14.0-15 新天地15
村へとやってきたのは、ルシアよりも少し年上の少年少女たちだった。皆、同じデザインの服装を身につけているところから察するに、どうやら彼らが"学生"らしい。朝方、村へとやってきたジャックやミレニアたちも同じデザインの服装を身につけていたことから、彼らと同じ学院の生徒なのだろう。
そんな学生たちは、どこかくたびれていた。疲れ切って、消耗して、今にも倒れそうな表情を浮かべている者までいる有様だ。怪我をしている者までいることから、恐らくは魔物たちと戦闘を繰り広げてきたのだろう。
彼らの様子にいち早く気付いたワルツとルシアは、咄嗟の判断で物陰に隠れて、様子を伺うことにしたようだ。今朝のジャック、ミレニアの件もあったので、見つかると面倒な事になりそうだと思ったらしい。
隣家の影に身を潜めたワルツたちは、それぞれに学生たちに対する感想を口にする。
「(なんか、ボロッボロだね……)」
「(あれじゃない?湖の対岸で戦ってた人たち。たしか、彼らと同じ恰好をしていたと思うわ?)」
「(ふーん。ってことは、あんなにボロボロになってるのは——)」
「(おっと、ルシア?人聞きの悪いことを言っちゃダメよ?)」
「(う、うん?まだ何も言ってないけどね……)」
学生たちがボロボロになっているのは、自分たちが岩を投げたせいではないか……。ルシアはそんな発言をしようとしていたようだが、ワルツに止められて言葉を飲み込んだようだ。

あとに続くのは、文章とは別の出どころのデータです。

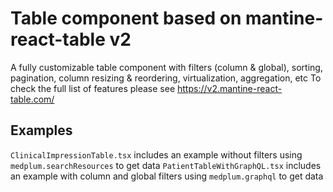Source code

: # Table component based on mantine-react-table v2

A fully customizable table component with filters (column & global), sorting, pagination, column resizing & reordering, virtualization, aggregation, etc
To check the full list of features please see https://v2.mantine-react-table.com/

## Examples

`ClinicalImpressionTable.tsx` includes an example without filters using `medplum.searchResources` to get data
`PatientTableWithGraphQL.tsx` includes an example with column and global filters using `medplum.graphql` to get data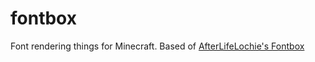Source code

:fontbox
=======

Font rendering things for Minecraft.
Based of [AfterLifeLochie's Fontbox](https://github.com/AfterLifeLochie/fontbox)
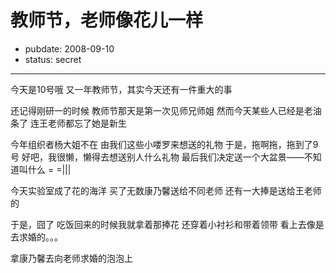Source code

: # 教师节，老师像花儿一样

- pubdate: 2008-09-10
- status: secret

--------------------------


今天是10号哦
又一年教师节，其实今天还有一件重大的事

还记得刚研一的时候
教师节那天是第一次见师兄师姐
然而今天某些人已经是老油条了
连王老师都忘了她是新生

今年组织者杨大姐不在
由我们这些小喽罗来想送的礼物
于是，拖啊拖，拖到了9号
好吧，我很懒，懒得去想送别人什么礼物
最后我们决定送一个大盆景——不知道叫什么 = =|||

今天实验室成了花的海洋
买了无数康乃馨送给不同老师
还有一大捧是送给王老师的

于是，囧了
吃饭回来的时候我就拿着那捧花
还穿着小衬衫和带着领带
看上去像是去求婚的。。。


拿康乃馨去向老师求婚的泡泡上
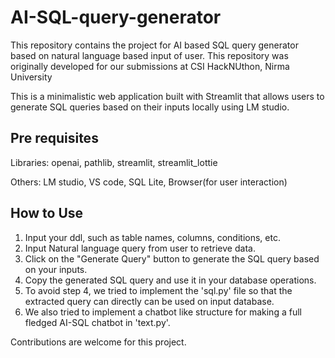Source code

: # AI-SQL-query-generator
This repository contains the project for AI based SQL query generator based on natural language based input of user. This repository was originally developed for our submissions at CSI HackNUthon, Nirma University

This is a minimalistic web application built with Streamlit that allows users to generate SQL queries based on their inputs locally using LM studio.

## Pre requisites
Libraries:
openai, pathlib, streamlit, streamlit_lottie

Others:
LM studio, VS code, SQL Lite, Browser(for user interaction)

## How to Use
1. Input your ddl, such as table names, columns, conditions, etc.
2. Input Natural language query from user to retrieve data.
3. Click on the "Generate Query" button to generate the SQL query based on your inputs.
4. Copy the generated SQL query and use it in your database operations.
5. To avoid step 4, we tried to implement the 'sql.py' file so that the extracted query can directly can be used on input database.
6. We also tried to implement a chatbot like structure for making a full fledged AI-SQL chatbot in 'text.py'.

Contributions are welcome for this project.
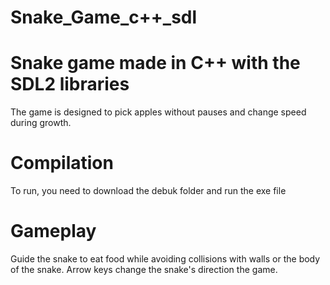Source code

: # Snake_Game_c++_sdl

# Snake game made in C++ with the SDL2 libraries

The game is designed to pick apples without pauses and change speed during growth.

# Compilation

To run, you need to download the debuk folder and run the exe file

# Gameplay

Guide the snake to eat food while avoiding collisions with walls or the body of the snake. Arrow keys change the snake's direction the game. 

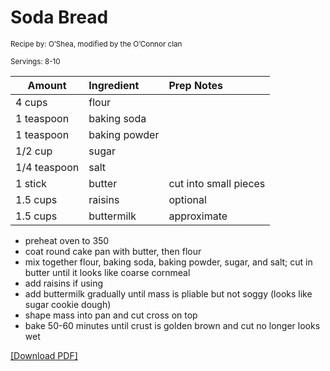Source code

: # Soda Bread

<small>Recipe by: O’Shea, modified by the O’Connor clan</small>

<small>Servings: 8-10</small>

| Amount       | Ingredient    | Prep Notes            |
| ------------ | :------------ | :-------------------- |
| 4 cups       | flour         |                       |
| 1 teaspoon   | baking soda   |                       |
| 1 teaspoon   | baking powder |                       |
| 1/2 cup      | sugar         |                       |
| 1/4 teaspoon | salt          |                       |
| 1 stick      | butter        | cut into small pieces |
| 1.5 cups     | raisins       | optional              |
| 1.5 cups     | buttermilk    | approximate           |

- preheat oven to 350
- coat round cake pan with butter, then flour
- mix together flour, baking soda, baking powder, sugar, and salt; cut in butter until it looks like coarse cornmeal
- add raisins if using
- add buttermilk gradually until mass is pliable but not soggy (looks like sugar cookie dough)
- shape mass into pan and cut cross on top
- bake 50-60 minutes until crust is golden brown and cut no longer looks wet

<!-- Tags:
- bread
- side
- easy
- snack
- vegetarian
- oven
-->


[\[Download PDF\]](/pdf/breads/sodaBread.pdf)
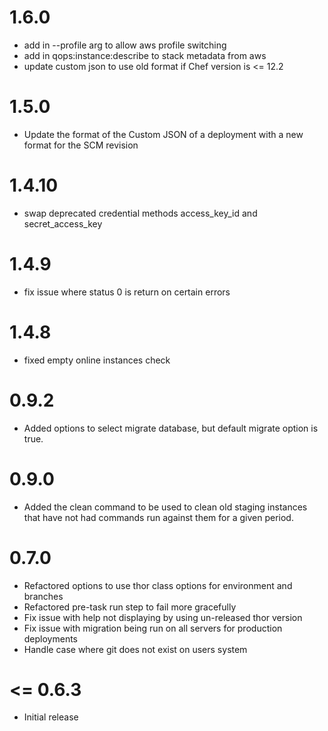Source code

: # 1.6.0
*  add in --profile arg to allow aws profile switching
*  add in qops:instance:describe to stack metadata from aws
*  update custom json to use old format if Chef version is <= 12.2

# 1.5.0
*   Update the format of the Custom JSON of a deployment with a new format for the SCM revision

# 1.4.10
*   swap deprecated credential methods access_key_id and secret_access_key

# 1.4.9
*   fix issue where status 0 is return on certain errors

# 1.4.8
*   fixed empty online instances check

# 0.9.2
*   Added options to select migrate database, but default migrate option is true.

# 0.9.0
*   Added the clean command to be used to clean old staging instances that have not had commands run against them for a given period.

# 0.7.0
*   Refactored options to use thor class options for environment and branches
*   Refactored pre-task run step to fail more gracefully
*   Fix issue with help not displaying by using un-released thor version
*   Fix issue with migration being run on all servers for production deployments
*   Handle case where git does not exist on users system

# <= 0.6.3
*   Initial release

「(多分、サルたちに攻撃を受けたんでしょ。きっとそうに違いないわ?)」
「(そ、そうだね……)」
普段通りに煮え切らないやり取りをしながら、ワルツとルシアが学生たちの様子を伺っていると、彼らは村の中を通って、そのまま村を抜けて出ていくようだった。村を貫く街道の先には、高台の上に作られた城のような建物があって、学生たちはそこを目指して歩いているらしい。
「(あの人たち、学生で良いのかなぁ?)」
「(多分ね。きっとあの山の上の建物が学校か何かなんでしょ。学校としてありきたりな立地よね……。交通の便が悪い山の上に作られるって、全世界共通なのね……)」
「(うん?何の話?)」
「(いいえ?何でもないわ……)」
ワルツ本人は学校に行ったことはないが、現代世界の常識(?)として、学校が辺鄙な場所に作られることを知っていたらしい。
まぁ、それはさておいて。物陰に隠れたワルツたちは、学生が村から出て行くのを、じっと待っていたようである。幸い、学生たちの大半は、疲労の度合いが限界を超えかけていたためか、真っ直ぐに村を抜けて出ていったのだが……。ごく一部に、村の中で立ち止まる者たちがいた。
「ねぇ、ちょっと何これ……このまえ来た時までは無かったわよね?」
「新しくできた建物……にしちゃ、随分と浮いたデザインの建物だな……」
「これだけ石造り……っていうか、入り口ねぇぞ?この建物……」
「いやむしろ、岩の固まりじゃねぇか?どうやって運んできたんだ?」
ルシアが作った家の防護壁(?)に気付いて、立ち止まる者が何名かいたのだ。
その様子を見て、ワルツが頭を抱えていると、彼女たちが隠れた光景を見ていた村人たちが、何か言いたげな反応を見せる。差し詰め、なぜ隠れているのか、学生たちに事情を説明してはどうか、などと考えているに違いない。
そんな村人たちに気付いたワルツは、日本人らしく顔の目の前でふんふんと手を振ると、口許に指を当てる。そのジェスチャーが村人たちに通じたかどうかは定かでないが、一先ず彼らは、ワルツたちが隠れている事を学生たちに伝えるような事はしなかったようだ。
むしろ、村人たちが何か行動を起こす前に、事態が動いたと言うべきかもしれないが。
「こんにちは、村長さん。これ、なんですか?このまえ来た時には無かったように思うのですが……」
学生の一人が、ワルツたちの家の近くにいた村長に気付いて、事情を問いかけたのだ。
結果、ワルツは物陰から、村長に向かってプレッシャーを浴びせかけるのだが、機動装甲を失った彼女に精神的ダメージのある殺気を放つことは出来ず……。
「……あぁ、これはじゃな——」
ワルツは村長が喋ることを止められなかったのである。